The Picture Maker is a 2025 artwork by Kate Capshaw of her husband, filmmaker Steven Spielberg. It was commissioned by the National Portrait Gallery as part of the exhibition "Portrait of a Nation: 2025 Honorees". The artwork includes a portrait of Spielberg against a black background and a single-channel video projection with excerpts from films Spielberg shot during his youth, including scenes from his 1964 directorial debut Firelight.

==Background==
Retired actress Kate Capshaw, the wife of American filmmaker Steven Spielberg, began taking art classes in 2001 with her daughter after Spielberg observed their children had a talent with drawing, noting "This might be coming from your side — have you ever taken a class?" Capshaw's interest in drawing and painting came later in life, partly due to a lack of available art electives at her school in Ferguson, Missouri. While learning to paint, Capshaw focused on portraying faces due to decades of experience capturing people's emotions not only through acting, but also through photography.

By 2016 her interest was painting people who are not commonly portrayed, including those experiencing homelessness. She painted eight large portraits of homeless youth for the Hope Center in Los Angeles and later painted around a dozen more for the series "Unaccompanied". Kim Sajet, then-director of the National Portrait Gallery (NPG) in Washington, D.C., and curator Dorothy Moss took an interest in Capshaw's paintings and encouraged her to enter her work in the Outwin Boochever Portrait Competition. Capshaw was chosen as a finalist and three of her portraits were exhibited in 2019 at the NPG.

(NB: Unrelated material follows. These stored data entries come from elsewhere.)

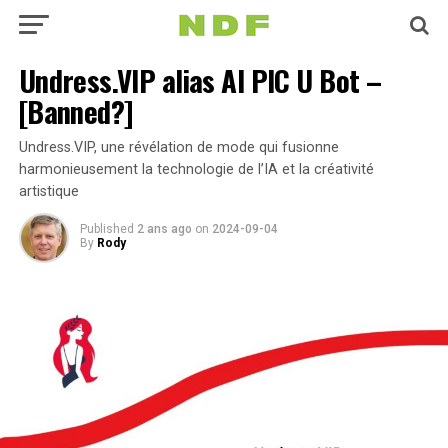
Undress.VIP alias AI PIC U Bot –
[Banned?]
Undress.VIP, une révélation de mode qui fusionne
harmonieusement la technologie de l’IA et la créativité
artistique
Published
2 ans ago
on
2024-09-04
By
Rody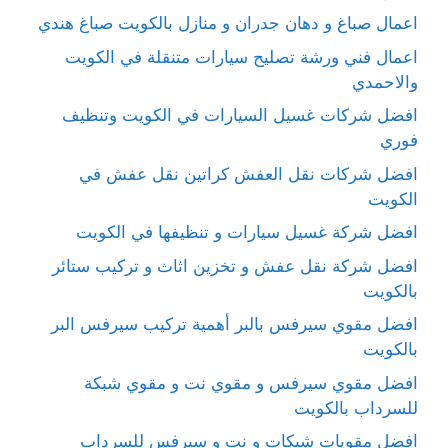
اعمال صباغ و دهان جدران و منازل بالكويت صباغ هندي
اعمال فني ورشة تصليح سيارات متنقلة في الكويت
والاحمدي
افضل شركات غسيل السيارات في الكويت وتنظيف
فوري
افضل شركات نقل العفش كراتين نقل عفش في
الكويت
افضل شركة غسيل سيارات و تنظيفها في الكويت
افضل شركة نقل عفش و تخزين اثاث و تركيب ستائر
بالكويت
افضل مقوي سيرفس بالبر أهمية تركيب سيرفس البر
بالكويت
افضل مقوي سيرفس و مقوي نت و مقوي شبكة
للسرداب بالكويت
افضل مقويات شبكات و نت و سيرفس للسرداب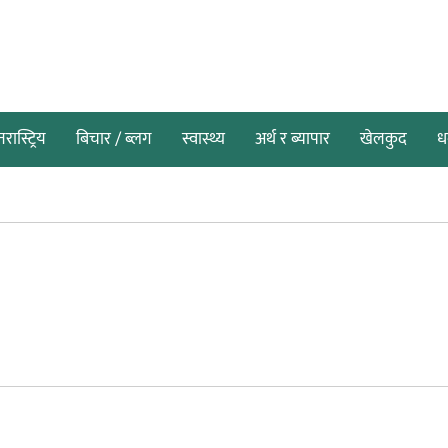
तरास्ट्रिय
बिचार / ब्लग
स्वास्थ्य
अर्थ र ब्यापार
खेलकुद
धर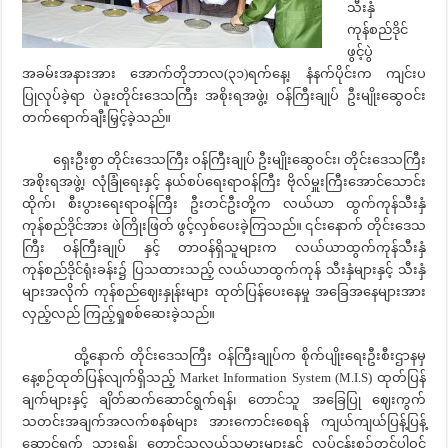
သီးနှံ
ကုန်စည်ဒိုင်
ဖွင့်ပွဲ
အခမ်းအနားအား အောက်တိုဘာလ(၃၁)ရက်နေ့၊ နံနက်ပိုင်းက ကျင်းပ
ပြုလုပ်ခဲ့ရာ ပဲခူးတိုင်းဒေသကြီး အစိုးရအဖွဲ့၊ ဝန်ကြီးချုပ် ဦးမျိုးဆွေဝင်း
တက်ရောက်ချီးမြှင့်ခဲ့သည်။
ရှေးဦးစွာ တိုင်းဒေသကြီး ဝန်ကြီးချုပ် ဦးမျိုးဆွေဝင်း၊ တိုင်းဒေသကြီး
အစိုးရအဖွဲ့၊ လုံခြုံရေးနှင့် နယ်စပ်ရေးရာဝန်ကြီး ဗိုလ်မှူးကြီးအောင်သောင်း
ထိုက်၊ စီးပွားရေးရာဝန်ကြီး ဦးတင်ဦးတို့က လယ်ယာ ထွက်ကုန်သီးနှံ
ကုန်စည်ဒိုင်အား ဖဲကြိုးဖြတ် ဖွင့်လှစ်ပေးခဲ့ကြသည်။ ၎င်းနောက် တိုင်းဒေသ
ကြီး ဝန်ကြီးချုပ် နှင့် တာဝန်ရှိသူများက လယ်ယာထွက်ကုန်သီးနှံ
ကုန်စည်ဒိုင်ရုံးခန်း၌ ပြသထားသည့် လယ်ယာထွက်ကုန် သီးနှံများနှင့် သီးနှံ
များအလိုက် ကုန်စည်ဈေးနှုန်းများ ထုတ်ပြန်ပေးနေမှု အခြေအနေများအား
လှည့်လည် ကြည့်ရှုစစ်ဆေးခဲ့သည်။
ထို့နောက် တိုင်းဒေသကြီး ဝန်ကြီးချုပ်က စိုက်ပျိုးရေးဦးစီးဌာနမှ
နေ့စဉ်ထုတ်ပြန်လျက်ရှိသည့် Market Information System (M.I.S) ထုတ်ပြန်
ချက်များနှင့် ချိတ်ဆက်ဆောင်ရွက်ရန်၊ တောင်သူ အခြေပြု ဈေးကွက်
သတင်းအချက်အလက်စနစ်များ အားကောင်းစေရန် ကျယ်ကျယ်ပြန့်ပြန့်
ဆောင်ရွက် သွားရန်၊ တောင်သူလယ်သမားများနှင့် လုပ်ငန်းစဉ်တွင်ပါဝင်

==Commission and exhibition==
In 2022 the NPG commissioned Capshaw to paint a portrait of Spielberg. She wanted a more intimate portrayal of her husband, saying "I wasn't going to put a camera in the portrait, and I wasn't going to put him on a director's chair, and he wasn't going to wear a baseball cap. I wasn't going to have ET flying in." She used a photograph of him sitting in their breakfast nook, smiling, and portrayed against a black background. Because Spielberg is not portrayed as a filmmaker, Capshaw opted to include another aspect to her work.

In addition to the oil on linen portrait, her artwork The Picture Maker includes excerpts of 8 mm, 16 mm, and 35 mm films Spielberg shot during his teens, including some never-before-seen footage and scenes from Spielberg's 1964 directorial debut Firelight, on a single-channel video projection. According to Capshaw, the footage shows inspiration for Spielberg's later films, including The Sugarland Express, West Side Story, and the Indiana Jones series.

The Picture Maker was first exhibited in 2025 as part of the NPG's "Portrait of a Nation: 2025 Honorees". The four works are on display in the NPG from December 2025 to November 2026. The three other works in the exhibition are a photograph of Jamie Dimon by Jason Alden, a portrait of Temple Grandin by David Lenz, and a drawing of Joy Harjo by Joel Daniel Phillips.